Please locate each line in the records below that contains the word "every" and copy those lines. Treat uppercase and lowercase as different.

──────

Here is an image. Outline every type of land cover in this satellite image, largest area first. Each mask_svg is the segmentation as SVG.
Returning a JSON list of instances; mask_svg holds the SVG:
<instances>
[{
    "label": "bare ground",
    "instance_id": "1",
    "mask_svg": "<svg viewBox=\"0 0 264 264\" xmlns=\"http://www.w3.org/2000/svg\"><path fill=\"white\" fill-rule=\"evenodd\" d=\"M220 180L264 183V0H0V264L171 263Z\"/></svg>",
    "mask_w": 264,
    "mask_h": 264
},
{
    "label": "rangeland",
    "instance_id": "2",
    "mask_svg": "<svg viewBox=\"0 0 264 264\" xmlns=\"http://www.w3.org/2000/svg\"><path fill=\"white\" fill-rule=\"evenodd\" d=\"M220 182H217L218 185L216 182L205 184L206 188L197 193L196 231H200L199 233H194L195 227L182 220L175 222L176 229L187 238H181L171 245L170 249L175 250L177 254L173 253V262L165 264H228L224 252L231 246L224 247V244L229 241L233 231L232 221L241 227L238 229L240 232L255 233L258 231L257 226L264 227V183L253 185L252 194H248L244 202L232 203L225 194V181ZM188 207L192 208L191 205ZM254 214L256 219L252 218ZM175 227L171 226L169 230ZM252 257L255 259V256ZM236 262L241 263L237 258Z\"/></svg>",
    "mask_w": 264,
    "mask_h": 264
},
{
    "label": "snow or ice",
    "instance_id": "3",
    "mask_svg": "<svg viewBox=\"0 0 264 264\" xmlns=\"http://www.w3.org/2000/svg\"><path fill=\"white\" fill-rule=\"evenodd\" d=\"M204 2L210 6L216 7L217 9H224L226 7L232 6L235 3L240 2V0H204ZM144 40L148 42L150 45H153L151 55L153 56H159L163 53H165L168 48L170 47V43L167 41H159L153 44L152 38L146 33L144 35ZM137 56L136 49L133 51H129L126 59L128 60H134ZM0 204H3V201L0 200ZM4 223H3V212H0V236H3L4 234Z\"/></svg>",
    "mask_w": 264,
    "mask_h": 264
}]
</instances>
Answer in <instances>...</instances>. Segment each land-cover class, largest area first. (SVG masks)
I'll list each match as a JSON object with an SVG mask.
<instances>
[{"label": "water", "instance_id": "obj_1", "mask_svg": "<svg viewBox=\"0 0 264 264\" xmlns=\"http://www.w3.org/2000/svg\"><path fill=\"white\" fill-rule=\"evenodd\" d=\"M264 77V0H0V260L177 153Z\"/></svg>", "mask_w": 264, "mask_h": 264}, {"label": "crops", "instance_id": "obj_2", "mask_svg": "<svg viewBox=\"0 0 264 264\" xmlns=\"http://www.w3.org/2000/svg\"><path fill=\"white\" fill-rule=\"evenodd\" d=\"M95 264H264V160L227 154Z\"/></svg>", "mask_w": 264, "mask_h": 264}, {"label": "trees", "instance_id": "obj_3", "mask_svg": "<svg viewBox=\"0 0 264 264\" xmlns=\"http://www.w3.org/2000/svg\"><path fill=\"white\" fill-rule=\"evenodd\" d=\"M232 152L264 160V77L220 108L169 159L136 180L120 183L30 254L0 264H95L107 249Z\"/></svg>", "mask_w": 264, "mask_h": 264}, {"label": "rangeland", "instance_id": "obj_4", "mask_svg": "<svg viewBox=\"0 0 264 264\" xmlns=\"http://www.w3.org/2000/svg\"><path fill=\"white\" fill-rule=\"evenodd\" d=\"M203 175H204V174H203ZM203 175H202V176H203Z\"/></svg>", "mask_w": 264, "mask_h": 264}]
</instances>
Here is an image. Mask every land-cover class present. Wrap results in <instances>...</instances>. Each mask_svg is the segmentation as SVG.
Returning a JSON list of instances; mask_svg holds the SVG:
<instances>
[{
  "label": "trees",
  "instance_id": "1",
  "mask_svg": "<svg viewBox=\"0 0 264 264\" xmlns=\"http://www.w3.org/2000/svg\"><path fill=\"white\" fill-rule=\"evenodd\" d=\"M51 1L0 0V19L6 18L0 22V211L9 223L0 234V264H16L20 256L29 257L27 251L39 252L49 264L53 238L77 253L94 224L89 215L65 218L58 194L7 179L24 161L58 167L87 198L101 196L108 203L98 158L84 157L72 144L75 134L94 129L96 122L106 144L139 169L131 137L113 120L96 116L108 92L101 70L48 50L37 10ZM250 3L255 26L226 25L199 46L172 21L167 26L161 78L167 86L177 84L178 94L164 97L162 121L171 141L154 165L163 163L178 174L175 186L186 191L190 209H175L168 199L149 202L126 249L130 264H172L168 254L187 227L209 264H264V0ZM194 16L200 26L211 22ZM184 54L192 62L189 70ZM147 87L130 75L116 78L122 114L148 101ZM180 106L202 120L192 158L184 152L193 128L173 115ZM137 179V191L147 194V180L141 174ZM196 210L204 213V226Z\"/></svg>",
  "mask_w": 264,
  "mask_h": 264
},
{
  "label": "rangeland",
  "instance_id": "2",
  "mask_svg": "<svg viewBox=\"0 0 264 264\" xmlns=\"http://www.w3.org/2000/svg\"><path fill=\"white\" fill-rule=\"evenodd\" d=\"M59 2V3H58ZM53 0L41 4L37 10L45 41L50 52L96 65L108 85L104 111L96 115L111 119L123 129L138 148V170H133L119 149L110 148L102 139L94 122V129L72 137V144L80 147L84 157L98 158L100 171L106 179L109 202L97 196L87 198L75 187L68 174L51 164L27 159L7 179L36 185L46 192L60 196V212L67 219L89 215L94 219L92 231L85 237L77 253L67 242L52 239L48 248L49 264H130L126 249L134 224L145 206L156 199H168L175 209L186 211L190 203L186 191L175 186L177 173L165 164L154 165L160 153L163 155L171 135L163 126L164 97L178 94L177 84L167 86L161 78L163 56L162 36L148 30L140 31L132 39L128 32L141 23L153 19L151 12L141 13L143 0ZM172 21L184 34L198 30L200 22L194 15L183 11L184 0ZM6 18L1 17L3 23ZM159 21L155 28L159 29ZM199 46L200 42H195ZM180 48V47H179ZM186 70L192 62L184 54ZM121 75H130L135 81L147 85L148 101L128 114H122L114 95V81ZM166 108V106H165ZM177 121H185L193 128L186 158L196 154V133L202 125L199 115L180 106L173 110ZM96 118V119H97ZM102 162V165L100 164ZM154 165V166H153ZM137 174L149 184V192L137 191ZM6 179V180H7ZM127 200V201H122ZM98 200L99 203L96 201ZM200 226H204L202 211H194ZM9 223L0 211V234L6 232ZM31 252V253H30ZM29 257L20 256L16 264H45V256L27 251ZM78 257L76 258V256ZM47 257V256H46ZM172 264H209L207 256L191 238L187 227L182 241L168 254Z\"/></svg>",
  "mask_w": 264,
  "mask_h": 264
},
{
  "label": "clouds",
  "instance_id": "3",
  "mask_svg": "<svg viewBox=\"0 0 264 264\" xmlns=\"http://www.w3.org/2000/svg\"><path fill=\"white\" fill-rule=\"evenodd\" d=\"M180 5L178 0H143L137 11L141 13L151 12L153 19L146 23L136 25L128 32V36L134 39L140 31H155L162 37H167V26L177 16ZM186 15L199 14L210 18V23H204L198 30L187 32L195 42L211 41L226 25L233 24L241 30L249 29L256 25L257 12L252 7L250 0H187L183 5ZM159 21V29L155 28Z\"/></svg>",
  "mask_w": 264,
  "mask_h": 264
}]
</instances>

──────

Solution
Here is an image. Outline every type of land cover in this satellite image, largest area first. Each mask_svg is the segmentation as SVG.
Here is an image. Mask every land-cover class present. Wrap results in <instances>...</instances>. Each mask_svg is the segmentation as SVG.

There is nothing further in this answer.